La Guemara suggère : viens et entends une preuve d'un verset : « Et 'Hizkiya ordonna d'offrir l'holocauste sur l'autel, et quand l'holocauste commença, le chant du Seigneur commença aussi, et les trompettes, avec les instruments de David roi d'Israël… Et le roi 'Hizkiya et les princes commandèrent aux Lévites de chanter des louanges au Seigneur » (II Divrei haYamim 29, 27-30).
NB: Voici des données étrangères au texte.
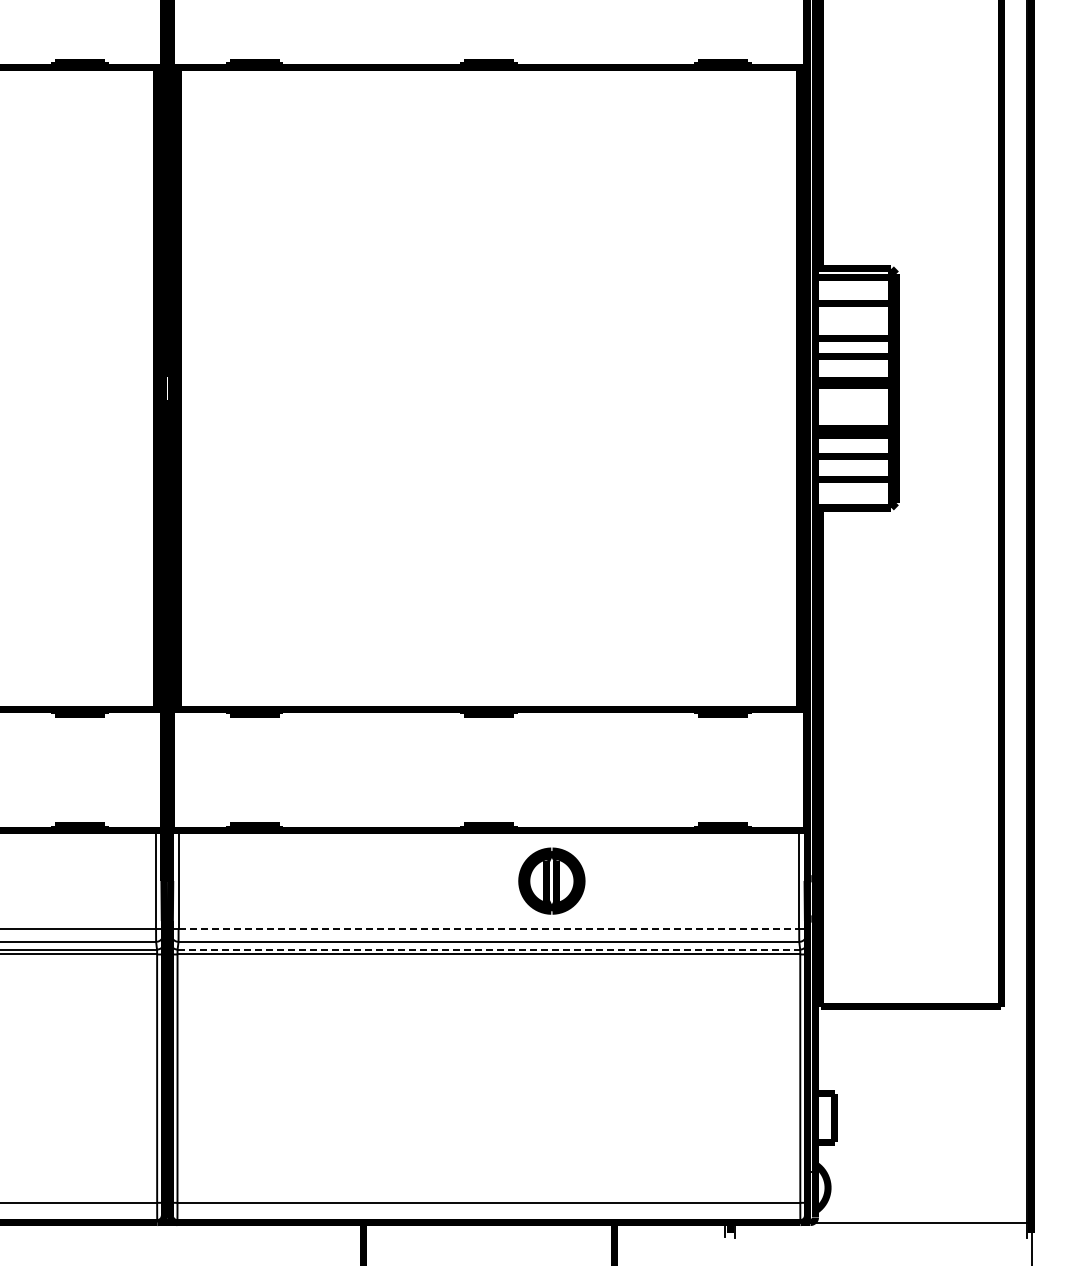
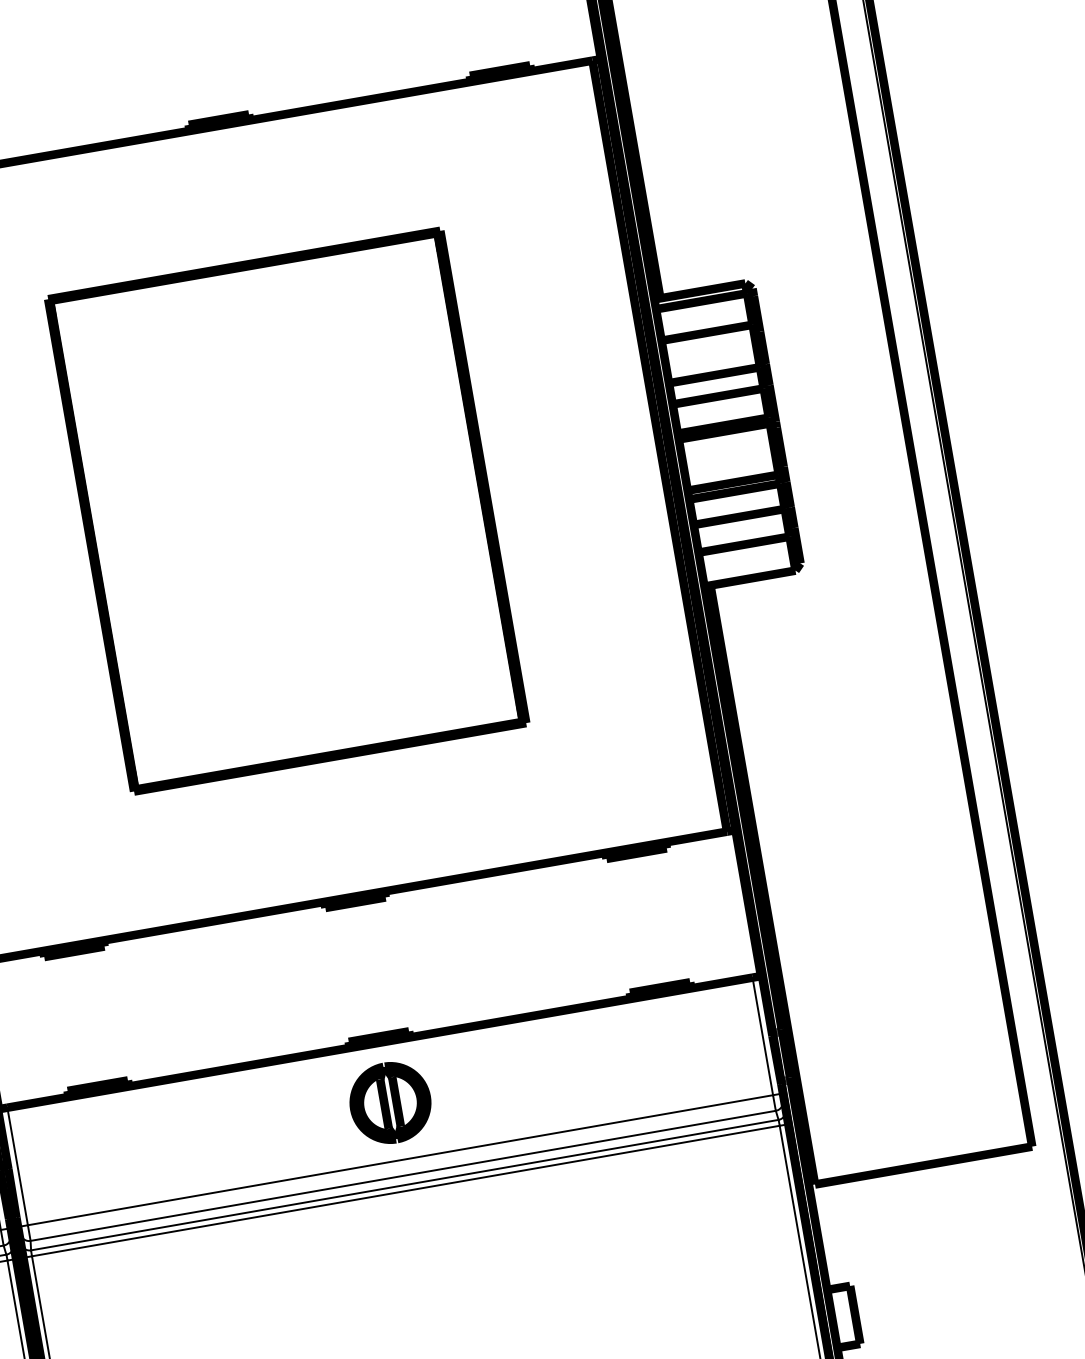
part: (488, 388) -> (286, 511), added
part: (551, 880) -> (389, 1102), moved
line: (489, 928) -> (401, 1159), dashed -> solid
line: (489, 949) -> (405, 1184), dashed -> solid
La Guemara analyse la description de ce service : ce chant, quel était son objet ? Si l'on dit qu'il accompagnait un holocauste obligatoire apporté ce jour-là, pourquoi fallait-il demander l'autorisation de 'Hizkiya ? Pourquoi 'Hizkiya devait-il émettre un ordre spécifique pour accompagner cette offrande de chant ? Plutôt, n'est-ce pas le cas que ce chant servait à accompagner l'holocauste volontaire qu'Hizkiya apporta ce jour-là ?
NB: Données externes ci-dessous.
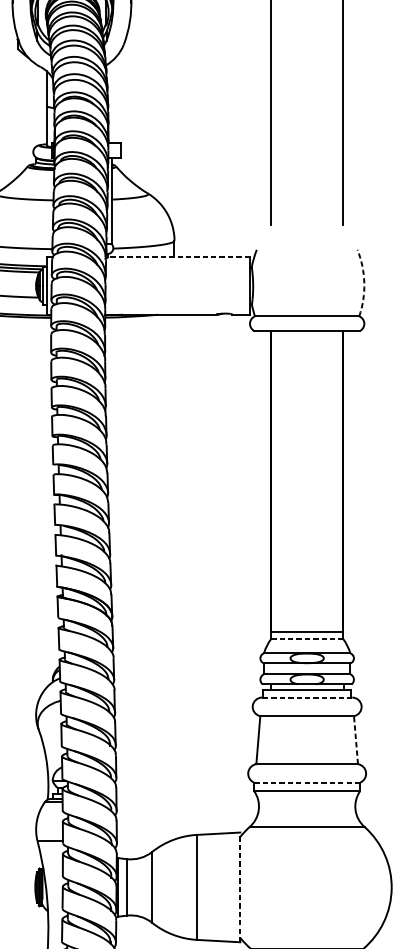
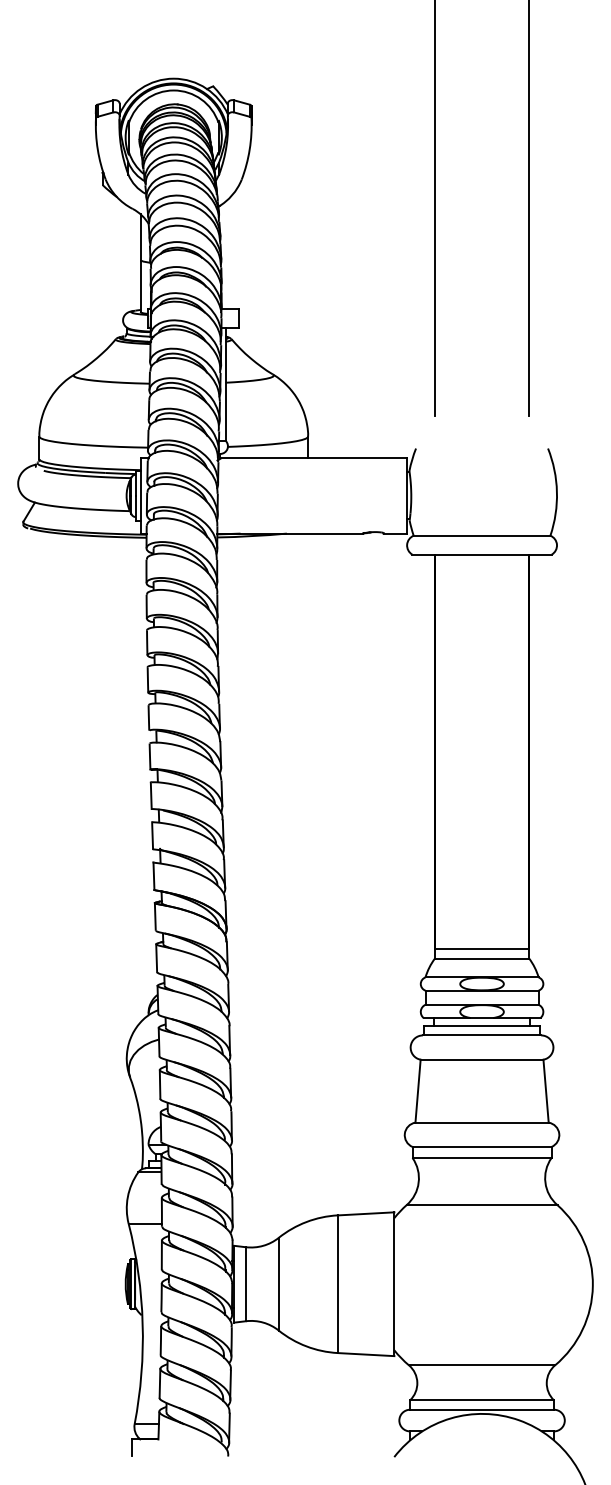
line: (178, 257) -> (313, 458), dashed -> solid
arc: (363, 282) -> (556, 491), dashed -> solid
line: (307, 638) -> (482, 958), dashed -> solid
line: (306, 697) -> (481, 1035), dashed -> solid
line: (356, 740) -> (546, 1091), dashed -> solid
line: (307, 782) -> (482, 1146), dashed -> solid
line: (240, 887) -> (394, 1284), dashed -> solid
תָּא שְׁמַע, וַיֹּאמֶר: ״חִזְקִיָּהוּ לְהַעֲלוֹת הָעוֹלָה עַל הַמִּזְבֵּחַ, וּבְעֵת הֵחֵל הָעוֹלָה הֵחֵל שִׁיר ה׳ וְהַחֲצוֹצְרוֹת עַל יְדֵי כְּלֵי שִׁיר דָּוִד מֶלֶךְ יִשְׂרָאֵל״. הַאי שִׁירָה מַאי עֲבִידְתַּהּ? אִילֵּימָא דְּעוֹלַת חוֹבָה, לְמָה לֵיהּ אִימְּלוֹכֵי? אֶלָּא לָאו דְּעוֹלַת נְדָבָה.
Rav Yossef dit : non, ce jour-là était Roch Hodech, et c'était l'holocauste supplémentaire de Roch Hodech — un holocauste obligatoire — qui fut accompagné du chant. Quant au besoin de l'approbation de 'Hizkiya, voici l'explication : c'était le trentième jour suivant le Roch Hodech précédent, et ils lui demandaient si le Roch Hodech actuel avait été fixé à son temps, c'est-à-dire ce jour-là, pour que l'holocauste de Roch Hodech soit sacrifié, ou si le Roch Hodech n'avait pas été déclaré ce jour-là. 'Hizkiya précisa que le tribunal avait déclaré le Roch Hodech, et qu'ils devaient donc sacrifier l'offrande.
אָמַר רַב יוֹסֵף: לֹא, עוֹלַת רֹאשׁ חוֹדֶשׁ הֲוָה, וְקָא מִיבַּעְיָא לְהוּ מִי הוּקְבַּע רֹאשׁ חֹדֶשׁ בִּזְמַנּוֹ דְּלִיקְרַב אוֹ לָא.
Abaye dit à Rav Yossef : et comment peux-tu dire que ce jour-là était Roch Hodech ? N'est-il pas écrit : « Le seizième jour du premier mois » (II Divrei haYamim 29, 17), et plus loin, dans ce contexte : « Et 'Hizkiya ordonna d'offrir l'holocauste sur l'autel » !
אֲמַר לֵיהּ אַבָּיֵי: וּמִי מָצֵית אָמְרַתְּ הָכִי? וְהָכְתִיב ״בַּיּוֹם שִׁשָּׁה עָשָׂר לַחֹדֶשׁ הָרִאשׁוֹן וְגוֹ׳״, ״וַיֹּאמֶר חִזְקִיָּהוּ לְהַעֲלוֹת הָעוֹלָה עַל הַמִּזְבֵּחַ״!